● **Aim of the task**
Scan the material below for the string "placeholders", and copy every line where it shows up.
****************
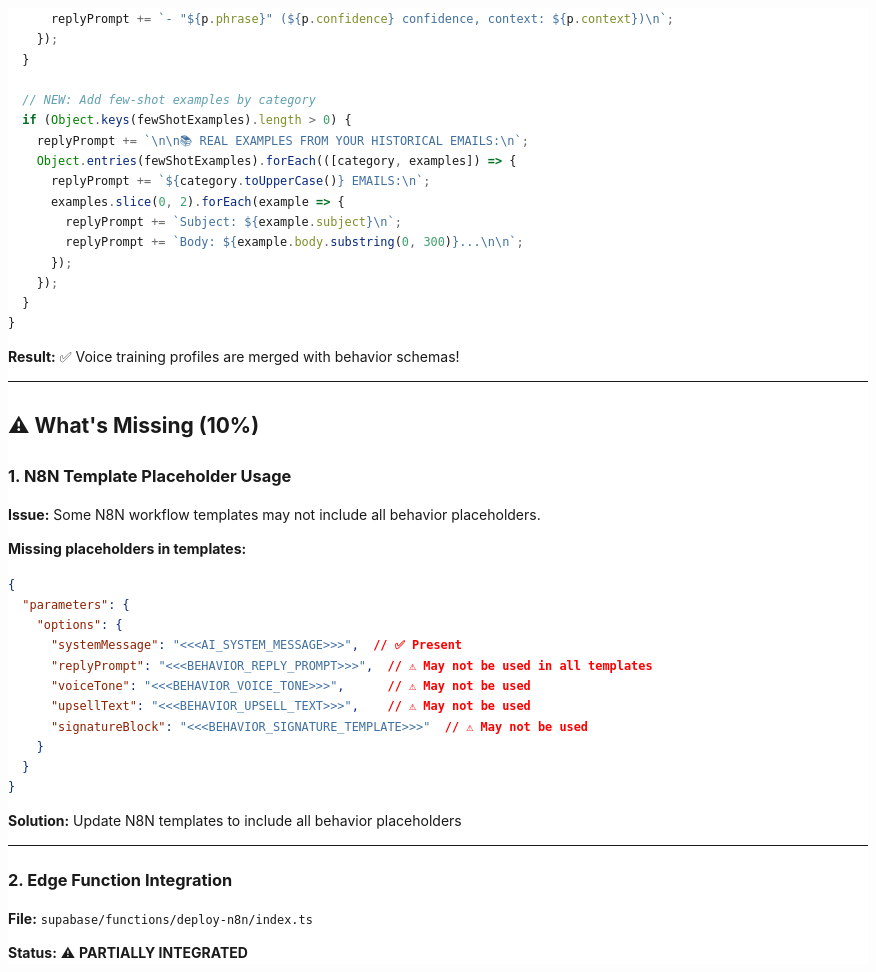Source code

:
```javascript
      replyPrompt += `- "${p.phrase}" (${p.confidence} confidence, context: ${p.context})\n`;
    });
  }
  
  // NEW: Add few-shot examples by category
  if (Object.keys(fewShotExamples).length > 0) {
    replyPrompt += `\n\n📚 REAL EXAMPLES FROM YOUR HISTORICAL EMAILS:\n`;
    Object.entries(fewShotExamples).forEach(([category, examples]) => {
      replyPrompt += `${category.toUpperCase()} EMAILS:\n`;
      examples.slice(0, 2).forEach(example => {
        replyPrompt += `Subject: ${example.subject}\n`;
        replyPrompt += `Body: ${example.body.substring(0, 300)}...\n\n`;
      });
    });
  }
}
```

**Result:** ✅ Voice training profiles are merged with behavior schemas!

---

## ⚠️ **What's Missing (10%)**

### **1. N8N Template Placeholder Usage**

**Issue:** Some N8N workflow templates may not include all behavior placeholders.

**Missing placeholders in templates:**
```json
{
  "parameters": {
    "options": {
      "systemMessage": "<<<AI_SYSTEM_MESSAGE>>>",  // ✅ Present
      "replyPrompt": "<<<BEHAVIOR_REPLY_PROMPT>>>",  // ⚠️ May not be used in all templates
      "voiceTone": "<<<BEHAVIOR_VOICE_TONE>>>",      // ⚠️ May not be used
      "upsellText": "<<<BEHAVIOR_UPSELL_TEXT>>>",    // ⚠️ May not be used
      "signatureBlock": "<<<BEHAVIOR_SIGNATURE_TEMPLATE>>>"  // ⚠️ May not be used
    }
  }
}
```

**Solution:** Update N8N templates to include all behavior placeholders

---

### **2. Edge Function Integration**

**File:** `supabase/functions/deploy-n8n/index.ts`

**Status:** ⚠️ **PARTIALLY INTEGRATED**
****************
● **Your response**
**Issue:** Some N8N workflow templates may not include all behavior placeholders.
**Missing placeholders in templates:**
**Solution:** Update N8N templates to include all behavior placeholders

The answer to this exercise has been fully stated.